A 22 ans ? J’allais manger du couscous chez ma mère, mais c’était juste culinaire. Pour moi, il n’y avait aucun symbolisme derrière cela – du moins, je ne m’en rendais pas compte. Et puis, j’ai décidé de faire un spectacle qui soit une métaphore autour de mon histoire – parce que je ne ressemble pas du tout à mes personnages. Je suis un intellectuel, fils d’un médecin juif tunisien, communiste, intellectuel, très cultivé. Mais ce sont mes gens. Et avec ce spectacle, tout à coup tout est devenu clair, il n’y avait plus de brouillard.

Est-ce ainsi que le succès est né ?
C’était laborieux… A 25 ans, toujours rien. J’étais désespéré. Un jour, mon père m’a demandé ce que je voulais faire de ma vie et j’ai fondu en larmes. Les enfants ont réussi – grâce à eux, pas grâce à moi. J’étais au bout du rouleau. J’ai commencé ce métier à 17 ans, je me débattais depuis des années. J’ai créé beaucoup de spectacles avec ma troupe. Nous n’avions que trois spectateurs. Je n’ai pas souffert quand je travaillais ; J’étais pleine d’énergie, pleine de force, pleine d’envies, pleine de rêves. Mais j’étais sur la mauvaise voie. J’ai réalisé que le théâtre, s’il n’y a pas de public, ne sert à rien. Ce n’est pas comme un film, un livre ou de la musique. Un livre peut être lu par trois personnes et puis, cinquante ans plus tard, quelqu’un le découvrira et le trouvera génial. Mais ce n’est pas le cas du théâtre, du spectacle vivant. J’ai dit à mon père que ça ne servait à rien de faire des spectacles si la salle était vide.
Finalement, le succès est venu le jour où j’ai fait une émission sur un petit juif qui arrive à Sarcelles – c’est parti ! Non seulement j’ai ressenti une grande joie en le faisant, mais le public aussi ; il y a eu la réunion. C’est pourquoi cette histoire de Less Than Kosher et le personnage de cette fille me touchent très fort.

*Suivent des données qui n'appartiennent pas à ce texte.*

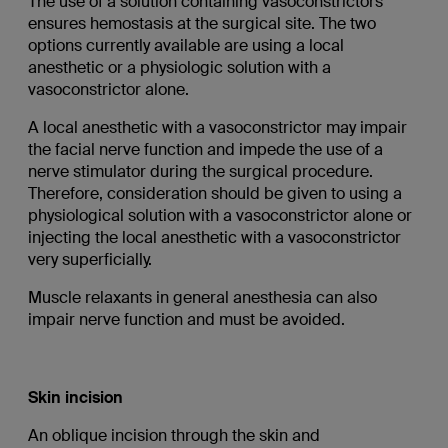
The use of a solution containing vasoconstrictors
ensures hemostasis at the surgical site. The two
options currently available are using a local
anesthetic or a physiologic solution with a
vasoconstrictor alone.
A local anesthetic with a vasoconstrictor may impair
the facial nerve function and impede the use of a
nerve stimulator during the surgical procedure.
Therefore, consideration should be given to using a
physiological solution with a vasoconstrictor alone or
injecting the local anesthetic with a vasoconstrictor
very superficially.
Muscle relaxants in general anesthesia can also
impair nerve function and must be avoided.
Skin incision
An oblique incision through the skin and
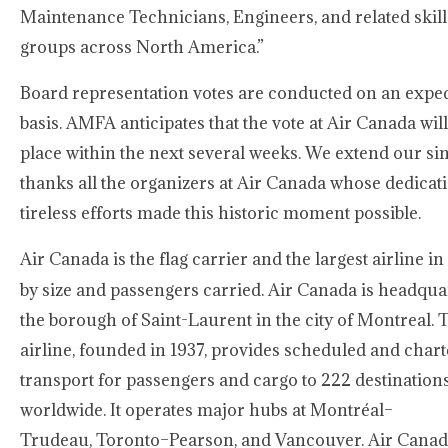
Maintenance Technicians, Engineers, and related skill
groups across North America.”
Board representation votes are conducted on an expe
basis. AMFA anticipates that the vote at Air Canada will
place within the next several weeks. We extend our si
thanks all the organizers at Air Canada whose dedicat
tireless efforts made this historic moment possible.
Air Canada is the flag carrier and the largest airline in
by size and passengers carried. Air Canada is headqua
the borough of Saint-Laurent in the city of Montreal. 
airline, founded in 1937, provides scheduled and chart
transport for passengers and cargo to 222 destination
worldwide. It operates major hubs at Montréal–
Trudeau, Toronto–Pearson, and Vancouver. Air Canada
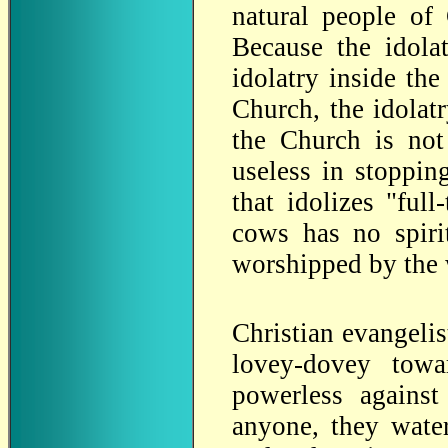
natural people of
Because the idolat
idolatry inside the
Church, the idolat
the Church is no
useless in stoppin
that idolizes "ful
cows has no spiri
worshipped by the
Christian evangelist
lovey-dovey towa
powerless against 
anyone, they water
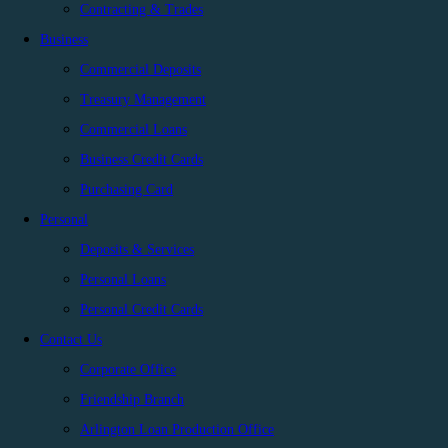
Contracting & Trades
Business
Commercial Deposits
Treasury Management
Commercial Loans
Business Credit Cards
Purchasing Card
Personal
Deposits & Services
Personal Loans
Personal Credit Cards
Contact Us
Corporate Office
Friendship Branch
Arlington Loan Production Office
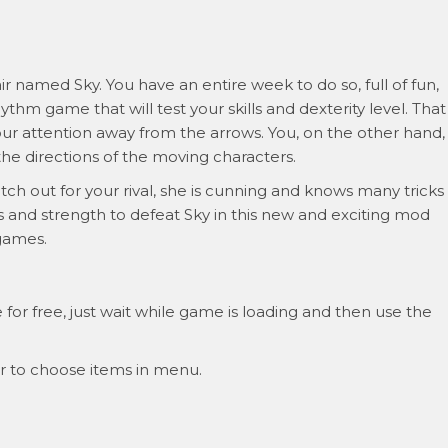
hair named Sky. You have an entire week to do so, full of fun,
hythm game that will test your skills and dexterity level. That
our attention away from the arrows. You, on the other hand,
the directions of the moving characters.
h out for your rival, she is cunning and knows many tricks
lls and strength to defeat Sky in this new and exciting mod
 games.
or free, just wait while game is loading and then use the
r to choose items in menu.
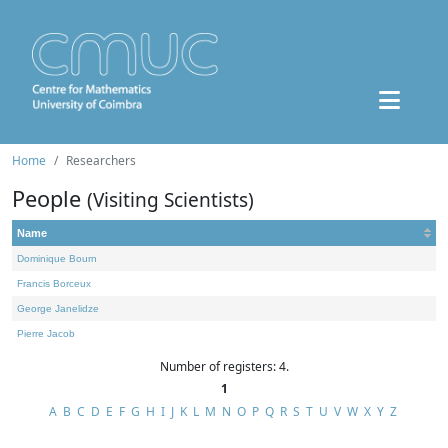
Home
Researchers
People
(Visiting Scientists)
Name
Dominique Bourn
Francis Borceux
George Janelidze
Pierre Jacob
Number of registers: 4.
1
A
B
C
D
E
F
G
H
I
J
K
L
M
N
O
P
Q
R
S
T
U
V
W
X
Y
Z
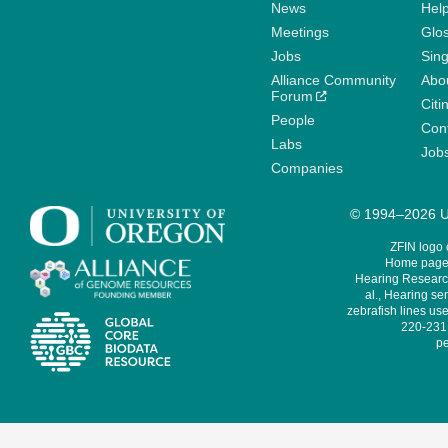
News
Help
Meetings
Glo
Jobs
Sin
Alliance Community
Abo
Forum
Citi
People
Cont
Labs
Job
Companies
© 1994–2026 Un
ZFIN logo
Home page 
Hearing Research
al., Hearing sen
zebrafish lines use
220-231,
pe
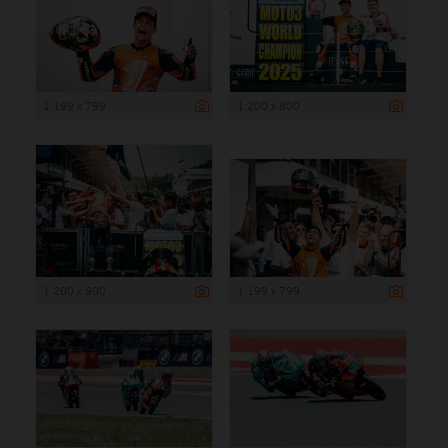
1 199 x 799
1 200 x 800
1 200 x 900
1 199 x 799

Less Than Kosher a remporté le Prix du Jury à l’unanimité ?
Oui. Il y a eu de grandes discussions sur les films. Pascal [ndlr : Pascal Elbé], en particulier, aime discuter, parfois il est lourd (rires). Au final, nous étions presque tous d’accord sur le choix des films. Pascal, c’est un bonheur, c’est comme un petit frère, mais il m’a quand même dit : « Quand on parle de cinéma, on parle de cinéma ! » Attention, ce n’est pas parce qu’on rit qu’on n’est pas sérieux. Il faut arrêter de mettre en conflit le rire et le sérieux. Le rire est très sérieux, et c’est très sérieux de faire rire les gens. Il n’y a rien de plus important que le rire. Une société qui ne rit pas, elle meurt ! Qu’est-ce que l’humour sinon la tragédie ? C’est une vraie question. Regardez les travaux d’Avner Ziv, professeur de psychologie à l’université de Tel Aviv. Lisez ses livres à ce sujet, c’est génial

. Pour moi, c’est plus instinctif, ce n’est pas réfléchi. J’aime rire, c’est ma vie. Un jour où je ne ris pas, je suis foutu. Je trouve toujours une façon de rire, c’est obsessionnel. C’est parce que j’en ai besoin.

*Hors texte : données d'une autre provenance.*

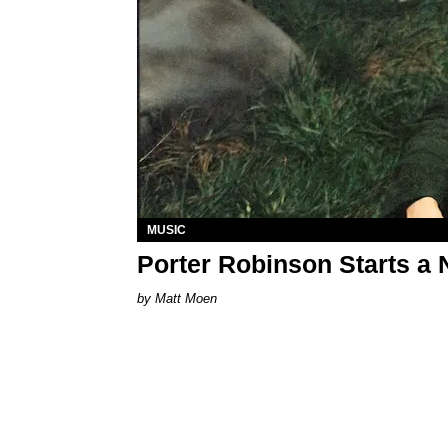
MUSIC
Porter Robinson Starts a 
Matt Moen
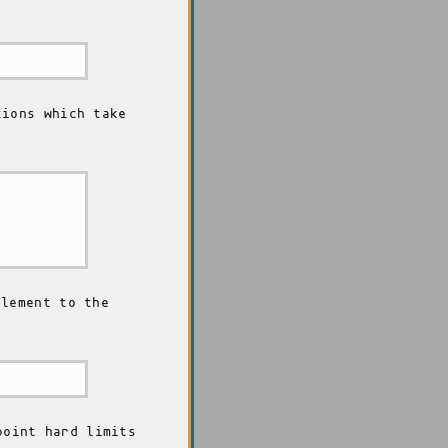
ions which take
lement to the
point hard limits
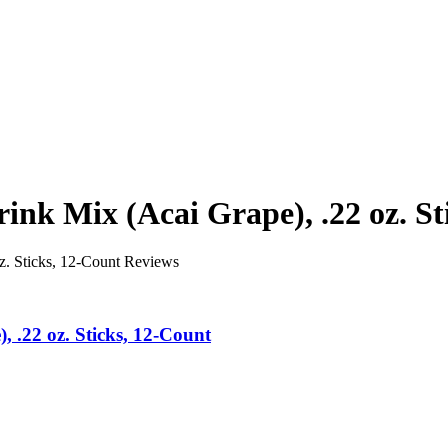
nk Mix (Acai Grape), .22 oz. St
z. Sticks, 12-Count Reviews
 .22 oz. Sticks, 12-Count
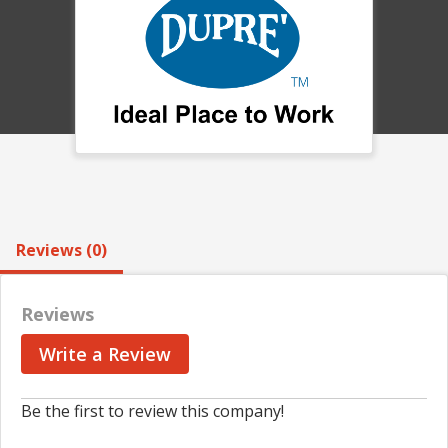
Reviews (0)
Reviews
Write a Review
Be the first to review this company!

Michel Boujenah regarde en direction de Pascal Elbé et poursuit avec le sourire :
– Ce n’est pas pour son intelligence que j’aime Pascal Elbé. J’aime Pascal Elbé parce qu’il me fait rire. En plus, il est intelligent aussi – enfin, ça reste à prouver (sourire), mais de toute façon, il n’entend pas d’ici !
Il se lève et va rejoindre Pascal Elbé. Ce dernier discute avec Patrick Braoudé et l’équipe de Dia(s)porama. Il se place derrière lui, approche son oreille et répète plus fort :
– Ce n’est pas pour son intelligence que j’aime Pascal Elbé. J’aime Pascal parce qu’il est drôle. Et c’est le seul type drôle qui soit un connard. Tu vois ? Vous avez compris ?

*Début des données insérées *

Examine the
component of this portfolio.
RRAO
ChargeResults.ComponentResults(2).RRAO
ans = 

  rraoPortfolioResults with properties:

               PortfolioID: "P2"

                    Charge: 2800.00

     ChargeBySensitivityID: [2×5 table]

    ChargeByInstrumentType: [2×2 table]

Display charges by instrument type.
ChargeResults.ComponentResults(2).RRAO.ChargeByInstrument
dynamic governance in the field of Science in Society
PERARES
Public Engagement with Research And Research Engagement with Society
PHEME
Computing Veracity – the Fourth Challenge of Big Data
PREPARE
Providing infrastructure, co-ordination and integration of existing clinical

Pascal Elbé se retourne, le sourire aux lèvres, prend Michel Boujenah dans ses bras et lui dit :
– Le seul président qui confond hébreu et anglais, franchement, que dire de ça ?

Ils se mettent tous les deux à rire, suivis par le groupe. L’interview se termine donc dans un immense éclat de rire général.